# Data excerpts
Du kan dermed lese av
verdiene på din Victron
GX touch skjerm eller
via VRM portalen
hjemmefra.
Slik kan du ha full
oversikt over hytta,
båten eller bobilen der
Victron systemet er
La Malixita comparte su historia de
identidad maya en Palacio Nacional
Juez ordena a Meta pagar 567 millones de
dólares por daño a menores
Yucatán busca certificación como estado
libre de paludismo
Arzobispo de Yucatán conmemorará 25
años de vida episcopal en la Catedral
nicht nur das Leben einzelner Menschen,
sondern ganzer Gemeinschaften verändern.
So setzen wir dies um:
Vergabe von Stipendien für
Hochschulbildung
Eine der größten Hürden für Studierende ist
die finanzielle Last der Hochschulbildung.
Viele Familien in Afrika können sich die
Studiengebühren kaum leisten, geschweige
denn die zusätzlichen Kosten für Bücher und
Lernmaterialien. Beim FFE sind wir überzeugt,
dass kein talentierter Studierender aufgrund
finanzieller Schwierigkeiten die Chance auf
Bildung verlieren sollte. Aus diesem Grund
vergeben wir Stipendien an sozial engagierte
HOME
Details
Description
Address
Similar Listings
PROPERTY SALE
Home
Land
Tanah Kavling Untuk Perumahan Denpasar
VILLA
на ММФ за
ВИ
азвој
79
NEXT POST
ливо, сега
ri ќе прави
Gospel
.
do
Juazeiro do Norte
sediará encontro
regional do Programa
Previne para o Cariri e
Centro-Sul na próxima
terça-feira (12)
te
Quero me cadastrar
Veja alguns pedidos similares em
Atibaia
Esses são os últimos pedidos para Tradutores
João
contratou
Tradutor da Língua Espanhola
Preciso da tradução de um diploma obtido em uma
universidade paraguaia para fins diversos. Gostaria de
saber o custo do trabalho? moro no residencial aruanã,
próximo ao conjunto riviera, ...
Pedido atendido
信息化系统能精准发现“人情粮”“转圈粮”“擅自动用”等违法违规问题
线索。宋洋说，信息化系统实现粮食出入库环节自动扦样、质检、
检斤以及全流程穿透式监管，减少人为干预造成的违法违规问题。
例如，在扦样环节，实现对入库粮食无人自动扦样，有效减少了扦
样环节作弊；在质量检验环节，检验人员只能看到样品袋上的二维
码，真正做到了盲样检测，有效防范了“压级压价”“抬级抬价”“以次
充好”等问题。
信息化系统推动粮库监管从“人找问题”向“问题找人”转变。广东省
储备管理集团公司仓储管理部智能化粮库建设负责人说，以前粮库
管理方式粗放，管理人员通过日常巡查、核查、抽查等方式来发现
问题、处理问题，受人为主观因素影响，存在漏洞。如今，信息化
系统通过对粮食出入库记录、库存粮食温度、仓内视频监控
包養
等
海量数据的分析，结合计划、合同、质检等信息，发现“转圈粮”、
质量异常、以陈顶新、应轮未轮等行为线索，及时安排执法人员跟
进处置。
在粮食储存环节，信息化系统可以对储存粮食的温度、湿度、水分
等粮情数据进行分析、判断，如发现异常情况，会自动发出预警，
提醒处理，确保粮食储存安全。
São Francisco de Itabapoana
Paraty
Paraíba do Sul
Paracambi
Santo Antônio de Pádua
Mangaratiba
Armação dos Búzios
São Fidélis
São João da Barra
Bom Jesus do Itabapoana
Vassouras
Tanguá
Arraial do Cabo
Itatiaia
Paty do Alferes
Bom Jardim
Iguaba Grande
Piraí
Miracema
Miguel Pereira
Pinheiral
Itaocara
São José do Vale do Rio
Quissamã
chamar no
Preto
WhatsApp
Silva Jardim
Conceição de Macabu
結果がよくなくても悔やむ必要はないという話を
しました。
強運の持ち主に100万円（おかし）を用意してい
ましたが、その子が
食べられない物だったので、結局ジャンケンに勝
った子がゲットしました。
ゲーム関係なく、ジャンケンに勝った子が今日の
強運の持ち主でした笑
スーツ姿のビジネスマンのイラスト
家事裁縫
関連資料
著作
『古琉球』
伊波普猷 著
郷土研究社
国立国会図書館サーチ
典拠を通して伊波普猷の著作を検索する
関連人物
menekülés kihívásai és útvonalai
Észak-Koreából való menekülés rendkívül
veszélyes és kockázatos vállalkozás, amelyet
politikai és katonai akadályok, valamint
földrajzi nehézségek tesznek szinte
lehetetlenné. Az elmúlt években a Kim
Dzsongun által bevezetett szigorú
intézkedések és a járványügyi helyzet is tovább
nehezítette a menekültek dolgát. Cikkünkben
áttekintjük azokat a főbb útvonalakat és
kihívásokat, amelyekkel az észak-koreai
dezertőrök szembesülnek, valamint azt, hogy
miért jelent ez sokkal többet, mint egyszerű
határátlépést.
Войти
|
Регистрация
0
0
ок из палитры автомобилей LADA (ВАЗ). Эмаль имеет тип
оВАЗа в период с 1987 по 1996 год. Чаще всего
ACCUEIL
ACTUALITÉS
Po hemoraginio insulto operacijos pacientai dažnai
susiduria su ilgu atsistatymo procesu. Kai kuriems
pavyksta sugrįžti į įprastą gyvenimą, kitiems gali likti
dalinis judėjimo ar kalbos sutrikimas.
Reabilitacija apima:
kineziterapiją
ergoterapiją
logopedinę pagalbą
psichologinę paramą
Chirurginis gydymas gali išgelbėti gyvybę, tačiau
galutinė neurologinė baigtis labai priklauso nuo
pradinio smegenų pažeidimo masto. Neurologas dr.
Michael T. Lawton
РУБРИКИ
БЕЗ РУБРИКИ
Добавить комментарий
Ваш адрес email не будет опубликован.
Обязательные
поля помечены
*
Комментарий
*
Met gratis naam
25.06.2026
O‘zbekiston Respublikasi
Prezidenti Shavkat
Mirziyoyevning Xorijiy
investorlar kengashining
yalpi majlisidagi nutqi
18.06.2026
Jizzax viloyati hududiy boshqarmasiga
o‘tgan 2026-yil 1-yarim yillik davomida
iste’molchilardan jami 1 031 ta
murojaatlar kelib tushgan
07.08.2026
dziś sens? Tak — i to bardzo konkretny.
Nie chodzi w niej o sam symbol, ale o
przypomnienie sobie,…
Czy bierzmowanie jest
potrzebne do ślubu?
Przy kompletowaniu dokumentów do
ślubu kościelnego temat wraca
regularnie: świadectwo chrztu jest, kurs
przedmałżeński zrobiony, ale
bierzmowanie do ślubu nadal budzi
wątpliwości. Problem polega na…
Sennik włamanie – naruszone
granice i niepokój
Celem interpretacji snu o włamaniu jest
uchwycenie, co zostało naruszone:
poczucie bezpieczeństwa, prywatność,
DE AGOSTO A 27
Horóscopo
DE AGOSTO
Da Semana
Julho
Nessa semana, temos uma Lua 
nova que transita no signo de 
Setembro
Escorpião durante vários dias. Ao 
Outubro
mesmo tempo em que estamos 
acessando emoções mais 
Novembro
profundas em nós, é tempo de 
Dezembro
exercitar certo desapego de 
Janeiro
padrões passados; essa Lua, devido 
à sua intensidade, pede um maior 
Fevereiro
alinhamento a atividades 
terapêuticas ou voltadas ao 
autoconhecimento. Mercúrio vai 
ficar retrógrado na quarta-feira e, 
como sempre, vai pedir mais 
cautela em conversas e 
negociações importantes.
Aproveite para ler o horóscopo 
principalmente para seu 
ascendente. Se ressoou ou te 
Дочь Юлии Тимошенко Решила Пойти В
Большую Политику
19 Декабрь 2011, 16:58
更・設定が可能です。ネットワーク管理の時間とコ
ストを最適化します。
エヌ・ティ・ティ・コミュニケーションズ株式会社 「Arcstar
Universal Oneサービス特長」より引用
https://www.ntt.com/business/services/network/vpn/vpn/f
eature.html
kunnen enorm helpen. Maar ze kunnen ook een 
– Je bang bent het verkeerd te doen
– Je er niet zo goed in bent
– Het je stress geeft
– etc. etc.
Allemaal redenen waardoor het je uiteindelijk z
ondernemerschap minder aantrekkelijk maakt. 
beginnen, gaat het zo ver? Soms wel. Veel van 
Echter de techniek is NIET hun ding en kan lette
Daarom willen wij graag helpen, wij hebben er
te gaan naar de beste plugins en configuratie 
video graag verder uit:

# Your objective
Could you rewrite the records above, starting at the very beginning and stopping after the line that contains "denn die zusätzlichen Kosten für Bücher und", with "Studiengebühren" switched to "Semestergebühren" and everything else left unchanged?

# Expected output
Du kan dermed lese av
verdiene på din Victron
GX touch skjerm eller
via VRM portalen
hjemmefra.
Slik kan du ha full
oversikt over hytta,
båten eller bobilen der
Victron systemet er
La Malixita comparte su historia de
identidad maya en Palacio Nacional
Juez ordena a Meta pagar 567 millones de
dólares por daño a menores
Yucatán busca certificación como estado
libre de paludismo
Arzobispo de Yucatán conmemorará 25
años de vida episcopal en la Catedral
nicht nur das Leben einzelner Menschen,
sondern ganzer Gemeinschaften verändern.
So setzen wir dies um:
Vergabe von Stipendien für
Hochschulbildung
Eine der größten Hürden für Studierende ist
die finanzielle Last der Hochschulbildung.
Viele Familien in Afrika können sich die
Semestergebühren kaum leisten, geschweige
denn die zusätzlichen Kosten für Bücher und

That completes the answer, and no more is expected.